Ketiga, aspek ekonomistik: Profitabilitas dari perlombaan senjata dan perang memperkuat pola politik global tanpa hukum yang terjadi sebelum Perang Dunia II, ditopang oleh aliansi realisme geopolitik, media korporat, dan militerisme sektor swasta.
Mengapa PBB Tidak Mampu Melindungi Gaza
Latar belakang ini membuat kinerja PBB yang mengecewakan selama lebih dari dua tahun serangan genosida di Gaza tidaklah mengejutkan.
Dalam banyak hal, PBB melakukan apa yang dirancang untuk dilakukannya dalam gejolak pasca 7 Oktober, dan hanya reformasi mendasar yang digerakkan oleh Global Selatan serta masyarakat sipil transnasional yang dapat mengubah keterbatasan struktural ini.
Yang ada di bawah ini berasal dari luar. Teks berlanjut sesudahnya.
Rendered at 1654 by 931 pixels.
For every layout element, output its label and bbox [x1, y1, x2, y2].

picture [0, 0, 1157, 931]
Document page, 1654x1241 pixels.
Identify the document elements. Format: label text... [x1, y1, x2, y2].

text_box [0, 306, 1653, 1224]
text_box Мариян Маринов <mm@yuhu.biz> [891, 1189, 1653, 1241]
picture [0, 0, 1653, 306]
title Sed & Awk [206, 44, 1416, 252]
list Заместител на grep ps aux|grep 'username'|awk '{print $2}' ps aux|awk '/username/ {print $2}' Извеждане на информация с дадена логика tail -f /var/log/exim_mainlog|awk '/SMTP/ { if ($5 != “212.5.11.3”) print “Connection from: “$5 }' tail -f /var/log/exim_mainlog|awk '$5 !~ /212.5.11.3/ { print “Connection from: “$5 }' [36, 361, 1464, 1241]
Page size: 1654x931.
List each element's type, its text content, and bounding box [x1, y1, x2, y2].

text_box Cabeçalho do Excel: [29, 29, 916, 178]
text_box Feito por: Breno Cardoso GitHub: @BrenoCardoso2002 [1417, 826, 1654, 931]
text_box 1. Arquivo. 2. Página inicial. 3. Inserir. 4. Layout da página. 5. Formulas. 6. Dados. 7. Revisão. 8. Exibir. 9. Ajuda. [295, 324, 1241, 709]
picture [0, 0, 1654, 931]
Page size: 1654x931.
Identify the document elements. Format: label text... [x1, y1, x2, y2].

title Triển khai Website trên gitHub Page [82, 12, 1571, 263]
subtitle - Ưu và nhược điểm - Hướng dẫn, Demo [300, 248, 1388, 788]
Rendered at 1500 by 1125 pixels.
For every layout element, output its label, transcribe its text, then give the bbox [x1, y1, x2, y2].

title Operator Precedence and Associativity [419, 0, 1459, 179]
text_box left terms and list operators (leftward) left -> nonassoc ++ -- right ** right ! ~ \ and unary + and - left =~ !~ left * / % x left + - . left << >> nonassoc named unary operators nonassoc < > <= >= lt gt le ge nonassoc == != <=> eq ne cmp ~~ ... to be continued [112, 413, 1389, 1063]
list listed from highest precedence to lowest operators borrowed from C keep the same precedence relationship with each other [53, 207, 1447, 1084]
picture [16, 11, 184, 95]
Yang membuat peristiwa-peristiwa ini begitu mengganggu adalah ekstremnya sikap Israel yang mengabaikan hukum internasional, Piagam PBB, bahkan moralitas dasar.
Di sisi lain, PBB bertindak lebih konstruktif daripada yang sering diakui dalam mengungkap pelanggaran hukum internasional dan hak asasi manusia Israel yang terang-terangan. Namun, tindakannya masih kurang dari yang secara hukum mungkin dilakukan, terutama ketika Majelis Umum gagal mengeksplorasi potensi pemberdayaan dirinya sendiri melalui resolusi *Uniting for Peace* atau norma *Responsibility to Protect*.
Di antara kontribusi terkuat PBB adalah hasil-hasil yudisial yang hampir bulat di Mahkamah Internasional (ICJ) mengenai genosida dan pendudukan. Soal genosida, ICJ mengabulkan permintaan Afrika Selatan untuk tindakan sementara terkait kekerasan genosida dan penghambatan bantuan kemanusiaan di Gaza. Keputusan final diperkirakan akan keluar setelah pembahasan lebih lanjut pada 2026.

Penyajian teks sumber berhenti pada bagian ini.